Reputed MS-13 leader brought others to Las Vegas, prosecutor says

by · Las Vegas Review-Journal
President Donald Trump speaks during a law enforcement briefing on the MS-13 gang in the Oval Office of the White House, Wednesday, July 15, 2020, in Washington. (AP Photo/Patrick Semansky)

A reputed leader of international gang MS-13 brought other high-ranking members of the group to Las Vegas in order to distribute drugs and sell guns, a prosecutor said Tuesday.

Federal agents seized at least 10 pounds of “pure or basically pure” methamphetamine from two of the men led to the valley by 43-year-old Adali Arnulfo Escalante-Trujillo, identified as a “shot caller” for the gang, according to Assistant U.S. Attorney Shaheen Torgoley.

When his Las Vegas home was raided this month, his girlfriend, identified as Heidi Garcia, tried to flush the drugs down a toilet, the prosecutor said during a court hearing, adding that she could soon face state charges.

Defense attorney David Fischer said Escalante-Trujillo has lived in Las Vegas for 30 years, including the past 16 at the same address. Escalante-Trujillo has worked in the masonry business for the past seven years, the attorney said.

The prosecutor said tattoos on Escalante-Trujillo’s chest and MS-13 letters displayed in his home in the blue and white colors of the Salvadoran flag proved that he was deeply involved with the gang.

Of the 21 counts leveled against 13 people in Nevada, Escalante-Trujillo faces 20, including engaging in a continuing criminal enterprise, conspiracy to distribute a controlled substance, distribution of a controlled substance, and conspiracy to deal in firearms without a license.

While he was questioned by investigators last week, Escalante-Trujillo, also known as “Buchaca,” spoke of plans to return to El Salvador, where he was born, “to live out the rest of his life,” the prosecutor said.

MS-13 is a transnational gang made up primarily of immigrants or descendants of immigrants from El Salvador. MS-13 has been in the U.S. since at least the 1980s.

Last week, President Donald Trump announced that key figures of the gang had been indicted in New York and Nevada. Some of them face charges of terrorism, murder, kidnapping and drug trafficking.

The arrests stem from allegations that date to July 2019, a little more than two months after three other suspected MS-13 gang members were indicted in Nevada on murder and racketeering charges in connection with the kidnapping and slaying of a rival gang member.

Torgoley said that one of the men indicted along with Escalante-Trujillo, Alvaro Ernesto Perez Carias, also known as “Toro,” 50, of Los Angeles, was a founding member of the gang.

In January, Escalante-Trujillo told an undercover agent that another man also facing weapons charges, Rosalio Andres Siguenza-Romero, “could get the purchaser whichever firearms the purchaser wished,” according to the indictment.

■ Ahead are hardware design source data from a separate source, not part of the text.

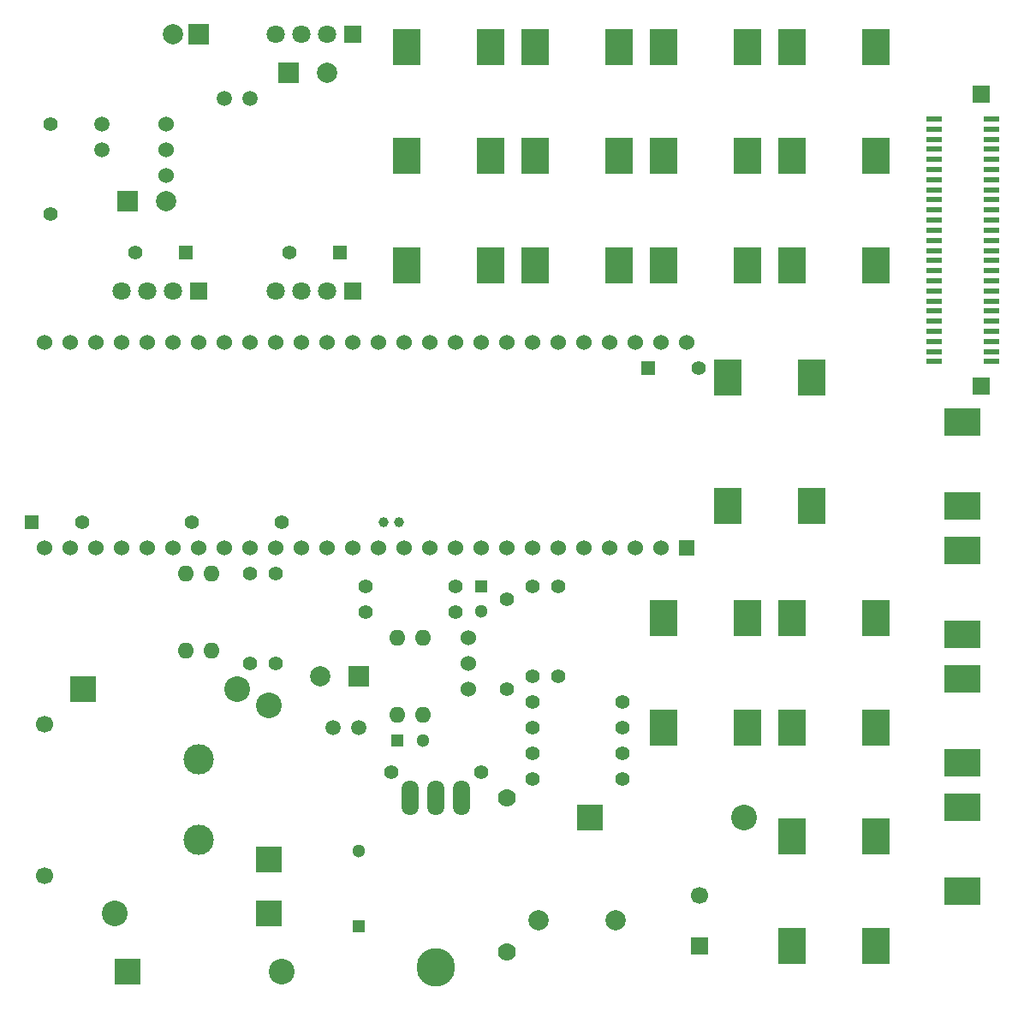
<source format=gbs>
G04 #@! TF.FileFunction,Soldermask,Bot*
%FSLAX46Y46*%
G04 Gerber Fmt 4.6, Leading zero omitted, Abs format (unit mm)*
G04 Created by KiCad (PCBNEW 4.0.0-rc1-stable) date 2015/09/16 10:56:14*
%MOMM*%
G01*
G04 APERTURE LIST*
%ADD10C,0.100000*%
%ADD11R,1.524000X1.524000*%
%ADD12C,1.524000*%
%ADD13R,1.400000X1.400000*%
%ADD14C,1.400000*%
%ADD15R,1.300000X1.300000*%
%ADD16C,1.300000*%
%ADD17C,1.501140*%
%ADD18C,1.700000*%
%ADD19R,1.700000X1.700000*%
%ADD20C,3.000000*%
%ADD21C,2.540000*%
%ADD22R,2.540000X2.540000*%
%ADD23C,1.998980*%
%ADD24R,1.998980X1.998980*%
%ADD25R,3.600000X2.700000*%
%ADD26R,2.700000X3.600000*%
%ADD27R,1.800000X1.750000*%
%ADD28R,1.600000X0.600000*%
%ADD29O,1.699260X3.500120*%
%ADD30C,3.799840*%
%ADD31C,1.397000*%
%ADD32C,1.778000*%
%ADD33O,1.600000X1.600000*%
%ADD34C,1.000760*%
%ADD35C,2.000000*%
%ADD36R,2.000000X2.000000*%
%ADD37C,1.800000*%
%ADD38R,1.800000X1.800000*%
G04 APERTURE END LIST*
D10*
D11*
X66040000Y45085000D03*
D12*
X63500000Y45085000D03*
X60960000Y45085000D03*
X58420000Y45085000D03*
X55880000Y45085000D03*
X53340000Y45085000D03*
X50800000Y45085000D03*
X48260000Y45085000D03*
X45720000Y45085000D03*
X43180000Y45085000D03*
X40640000Y45085000D03*
X38100000Y45085000D03*
X35560000Y45085000D03*
X33020000Y45085000D03*
X30480000Y45085000D03*
X27940000Y45085000D03*
X25400000Y45085000D03*
X22860000Y45085000D03*
X20320000Y45085000D03*
X17780000Y45085000D03*
X15240000Y45085000D03*
X12700000Y45085000D03*
X10160000Y45085000D03*
X7620000Y45085000D03*
X5080000Y45085000D03*
X2540000Y45085000D03*
X5080000Y65405000D03*
X7620000Y65405000D03*
X10160000Y65405000D03*
X12700000Y65405000D03*
X15240000Y65405000D03*
X17780000Y65405000D03*
X20320000Y65405000D03*
X22860000Y65405000D03*
X25400000Y65405000D03*
X27940000Y65405000D03*
X30480000Y65405000D03*
X33020000Y65405000D03*
X35560000Y65405000D03*
X38100000Y65405000D03*
X40640000Y65405000D03*
X43180000Y65405000D03*
X45720000Y65405000D03*
X48260000Y65405000D03*
X50800000Y65405000D03*
X53340000Y65405000D03*
X55880000Y65405000D03*
X58420000Y65405000D03*
X60960000Y65405000D03*
X63500000Y65405000D03*
X66040000Y65405000D03*
X2540000Y65405000D03*
D13*
X1270000Y47625000D03*
D14*
X6270000Y47625000D03*
D13*
X16510000Y74295000D03*
D14*
X11510000Y74295000D03*
D13*
X31750000Y74295000D03*
D14*
X26750000Y74295000D03*
D13*
X62230000Y62865000D03*
D14*
X67230000Y62865000D03*
D15*
X45720000Y41275000D03*
D16*
X45720000Y38775000D03*
D15*
X37465000Y26035000D03*
D16*
X39965000Y26035000D03*
D15*
X33655000Y7620000D03*
D16*
X33655000Y15120000D03*
D17*
X20320000Y89535000D03*
X22860000Y89535000D03*
D18*
X67310000Y10715000D03*
D19*
X67310000Y5715000D03*
D17*
X31115000Y27305000D03*
X33655000Y27305000D03*
X8255000Y86995000D03*
X8255000Y84455000D03*
D20*
X17780000Y24130000D03*
X17780000Y16210000D03*
D18*
X2580000Y27670000D03*
X2580000Y12670000D03*
D21*
X9523780Y8892960D03*
D22*
X24763780Y8892960D03*
D21*
X26036220Y3172040D03*
D22*
X10796220Y3172040D03*
D21*
X24767960Y29529220D03*
D22*
X24767960Y14289220D03*
D21*
X21591220Y31112040D03*
D22*
X6351220Y31112040D03*
D23*
X29845000Y32385000D03*
D24*
X33655000Y32385000D03*
D23*
X14605000Y79375000D03*
D24*
X10795000Y79375000D03*
D21*
X71756220Y18412040D03*
D22*
X56516220Y18412040D03*
D23*
X30480000Y92075000D03*
D24*
X26670000Y92075000D03*
D23*
X51435000Y8255000D03*
X59055000Y8255000D03*
D25*
X93345000Y49190000D03*
X93345000Y57490000D03*
X93345000Y36490000D03*
X93345000Y44790000D03*
X93345000Y23790000D03*
X93345000Y32090000D03*
X93345000Y11090000D03*
X93345000Y19390000D03*
D26*
X76495000Y5715000D03*
X84795000Y5715000D03*
X76495000Y16510000D03*
X84795000Y16510000D03*
X76495000Y27305000D03*
X84795000Y27305000D03*
X63795000Y27305000D03*
X72095000Y27305000D03*
X76495000Y38100000D03*
X84795000Y38100000D03*
X63795000Y38100000D03*
X72095000Y38100000D03*
X70145000Y49212000D03*
X78445000Y49212000D03*
X70145000Y61912000D03*
X78445000Y61912000D03*
X76495000Y73025000D03*
X84795000Y73025000D03*
X63795000Y73025000D03*
X72095000Y73025000D03*
X51095000Y73025000D03*
X59395000Y73025000D03*
X38395000Y73025000D03*
X46695000Y73025000D03*
X38395000Y83820000D03*
X46695000Y83820000D03*
X51095000Y83820000D03*
X59395000Y83820000D03*
X63795000Y83820000D03*
X72095000Y83820000D03*
X76495000Y83820000D03*
X84795000Y83820000D03*
X38395000Y94615000D03*
X46695000Y94615000D03*
X51095000Y94615000D03*
X59395000Y94615000D03*
X63795000Y94615000D03*
X72095000Y94615000D03*
X76495000Y94615000D03*
X84795000Y94615000D03*
D27*
X95200000Y61075000D03*
D28*
X90500000Y63500000D03*
X96200000Y63500000D03*
X90500000Y64500000D03*
X96200000Y64500000D03*
X90500000Y65500000D03*
X96200000Y65500000D03*
X90500000Y66500000D03*
X96200000Y66500000D03*
X90500000Y67500000D03*
X96200000Y67500000D03*
X90500000Y68500000D03*
X96200000Y68500000D03*
X90500000Y69500000D03*
X96200000Y69500000D03*
X90500000Y70500000D03*
X96200000Y70500000D03*
X90500000Y71500000D03*
X96200000Y71500000D03*
X90500000Y72500000D03*
X96200000Y72500000D03*
X90500000Y73500000D03*
X96200000Y73500000D03*
X90500000Y74500000D03*
X96200000Y74500000D03*
X90500000Y75500000D03*
X96200000Y75500000D03*
X90500000Y76500000D03*
X96200000Y76500000D03*
X90500000Y77500000D03*
X96200000Y77500000D03*
X90500000Y78500000D03*
X96200000Y78500000D03*
X90500000Y79500000D03*
X96200000Y79500000D03*
X90500000Y80500000D03*
X96200000Y80500000D03*
X90500000Y81500000D03*
X96200000Y81500000D03*
X90500000Y82500000D03*
X96200000Y82500000D03*
X90500000Y83500000D03*
X96200000Y83500000D03*
X90500000Y84500000D03*
X96200000Y84500000D03*
X90500000Y85500000D03*
X96200000Y85500000D03*
X90500000Y86500000D03*
X96200000Y86500000D03*
X90500000Y87500000D03*
X96200000Y87500000D03*
D27*
X95200000Y89925000D03*
D29*
X41275000Y20320000D03*
X43815000Y20320000D03*
X38735000Y20320000D03*
D30*
X41275000Y3556000D03*
D31*
X34290000Y41275000D03*
X43180000Y41275000D03*
X17145000Y47625000D03*
X26035000Y47625000D03*
X34290000Y38735000D03*
X43180000Y38735000D03*
X50800000Y32385000D03*
X50800000Y41275000D03*
X3175000Y78105000D03*
X3175000Y86995000D03*
X48260000Y31115000D03*
X48260000Y40005000D03*
X22860000Y33655000D03*
X22860000Y42545000D03*
X53340000Y41275000D03*
X53340000Y32385000D03*
X25400000Y42545000D03*
X25400000Y33655000D03*
X59690000Y29845000D03*
X50800000Y29845000D03*
X59690000Y27305000D03*
X50800000Y27305000D03*
X50800000Y24765000D03*
X59690000Y24765000D03*
X50800000Y22225000D03*
X59690000Y22225000D03*
X45720000Y22860000D03*
X36830000Y22860000D03*
D32*
X48260000Y20320000D03*
X48260000Y5080000D03*
D12*
X44450000Y33655000D03*
X44450000Y36195000D03*
X44450000Y31115000D03*
D33*
X16510000Y42545000D03*
X19050000Y42545000D03*
X19050000Y34925000D03*
X16510000Y34925000D03*
X37465000Y36195000D03*
X40005000Y36195000D03*
X40005000Y28575000D03*
X37465000Y28575000D03*
D12*
X14605000Y84455000D03*
X14605000Y81915000D03*
X14605000Y86995000D03*
D34*
X37579300Y47625000D03*
X36080700Y47625000D03*
D35*
X15240000Y95885000D03*
D36*
X17780000Y95885000D03*
D37*
X15240000Y70485000D03*
D38*
X17780000Y70485000D03*
D37*
X12700000Y70485000D03*
X10160000Y70485000D03*
X30480000Y70485000D03*
D38*
X33020000Y70485000D03*
D37*
X27940000Y70485000D03*
X25400000Y70485000D03*
X30480000Y95885000D03*
D38*
X33020000Y95885000D03*
D37*
X27940000Y95885000D03*
X25400000Y95885000D03*
M02*

</source>
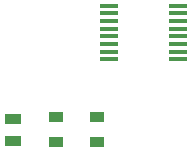
<source format=gtp>
G04*
G04 #@! TF.GenerationSoftware,Altium Limited,Altium Designer,24.9.1 (31)*
G04*
G04 Layer_Color=8421504*
%FSLAX44Y44*%
%MOMM*%
G71*
G04*
G04 #@! TF.SameCoordinates,6FF1A4AC-1349-41AC-8DD2-F97DD9D855A8*
G04*
G04*
G04 #@! TF.FilePolarity,Positive*
G04*
G01*
G75*
%ADD14R,1.5000X0.4500*%
%ADD15R,1.4000X0.9500*%
%ADD16R,1.3000X0.9000*%
D14*
X113450Y150760D02*
D03*
Y144260D02*
D03*
Y137760D02*
D03*
Y131260D02*
D03*
Y124760D02*
D03*
Y118260D02*
D03*
Y111760D02*
D03*
Y105260D02*
D03*
X171450Y150760D02*
D03*
Y144260D02*
D03*
Y137760D02*
D03*
Y131260D02*
D03*
Y124760D02*
D03*
Y118260D02*
D03*
Y111760D02*
D03*
Y105260D02*
D03*
D15*
X31750Y54970D02*
D03*
Y36470D02*
D03*
D16*
X68580Y35220D02*
D03*
Y56220D02*
D03*
X102870Y35220D02*
D03*
Y56220D02*
D03*
M02*

</source>
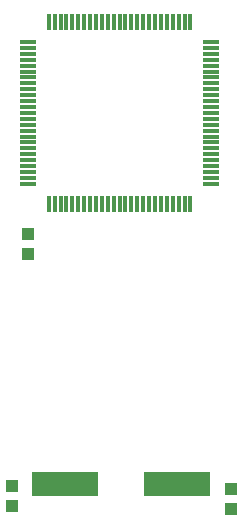
<source format=gbr>
%TF.GenerationSoftware,Altium Limited,Altium Designer,23.4.1 (23)*%
G04 Layer_Color=8421504*
%FSLAX45Y45*%
%MOMM*%
%TF.SameCoordinates,7ABC1050-9991-4EB7-8225-191FA7049C92*%
%TF.FilePolarity,Positive*%
%TF.FileFunction,Paste,Top*%
%TF.Part,Single*%
G01*
G75*
%TA.AperFunction,SMDPad,CuDef*%
%ADD11R,1.00000X1.10000*%
%ADD12R,0.30000X1.47500*%
%ADD13R,1.47500X0.30000*%
%ADD14R,5.60000X2.10000*%
D11*
X876300Y3475900D02*
D03*
Y3305900D02*
D03*
X736600Y1342300D02*
D03*
Y1172300D02*
D03*
X2590800Y1316900D02*
D03*
Y1146900D02*
D03*
D12*
X1050000Y3726200D02*
D03*
X1100000D02*
D03*
X1150000D02*
D03*
X1200000D02*
D03*
X1250000D02*
D03*
X1300000D02*
D03*
X1350000D02*
D03*
X1400000D02*
D03*
X1450000D02*
D03*
X1500000D02*
D03*
X1550000D02*
D03*
X1600000D02*
D03*
X1650000D02*
D03*
X1700000D02*
D03*
X1750000D02*
D03*
X1800000D02*
D03*
X1850000D02*
D03*
X1900000D02*
D03*
X1950000D02*
D03*
X2000000D02*
D03*
X2050000D02*
D03*
X2100000D02*
D03*
X2150000D02*
D03*
X2200000D02*
D03*
X2250000D02*
D03*
Y5273800D02*
D03*
X2200000D02*
D03*
X2150000D02*
D03*
X2100000D02*
D03*
X2050000D02*
D03*
X2000000D02*
D03*
X1950000D02*
D03*
X1900000D02*
D03*
X1850000D02*
D03*
X1800000D02*
D03*
X1750000D02*
D03*
X1700000D02*
D03*
X1650000D02*
D03*
X1600000D02*
D03*
X1550000D02*
D03*
X1500000D02*
D03*
X1450000D02*
D03*
X1400000D02*
D03*
X1350000D02*
D03*
X1300000D02*
D03*
X1250000D02*
D03*
X1200000D02*
D03*
X1150000D02*
D03*
X1100000D02*
D03*
X1050000D02*
D03*
D13*
X2423800Y3900000D02*
D03*
Y3950000D02*
D03*
Y4000000D02*
D03*
Y4050000D02*
D03*
Y4100000D02*
D03*
Y4150000D02*
D03*
Y4200000D02*
D03*
Y4250000D02*
D03*
Y4300000D02*
D03*
Y4350000D02*
D03*
Y4400000D02*
D03*
Y4450000D02*
D03*
Y4500000D02*
D03*
Y4550000D02*
D03*
Y4600000D02*
D03*
Y4650000D02*
D03*
Y4700000D02*
D03*
Y4750000D02*
D03*
Y4800000D02*
D03*
Y4850000D02*
D03*
Y4900000D02*
D03*
Y4950000D02*
D03*
Y5000000D02*
D03*
Y5050000D02*
D03*
Y5100000D02*
D03*
X876200D02*
D03*
Y5050000D02*
D03*
Y5000000D02*
D03*
Y4950000D02*
D03*
Y4900000D02*
D03*
Y4850000D02*
D03*
Y4800000D02*
D03*
Y4750000D02*
D03*
Y4700000D02*
D03*
Y4650000D02*
D03*
Y4600000D02*
D03*
Y4550000D02*
D03*
Y4500000D02*
D03*
Y4450000D02*
D03*
Y4400000D02*
D03*
Y4350000D02*
D03*
Y4300000D02*
D03*
Y4250000D02*
D03*
Y4200000D02*
D03*
Y4150000D02*
D03*
Y4100000D02*
D03*
Y4050000D02*
D03*
Y4000000D02*
D03*
Y3950000D02*
D03*
Y3900000D02*
D03*
D14*
X2138700Y1358900D02*
D03*
X1188700D02*
D03*
%TF.MD5,2e2f58c7fc3000974e959f5bf1a4bc9d*%
M02*

</source>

Prosecutors allege that he had direct contact with a founding member of MS-13 in El Salvador, led the gang’s “Hollywood Locos” clique out of Las Vegas, and bragged about violent acts committed by MS-13 and its ties to the Mexican Mafia and “nearly all Mexican Cartels.”

After Tuesday’s hearing, U.S. Magistrate Nancy Koppe ordered Escalante-Trujillo detained pending trial.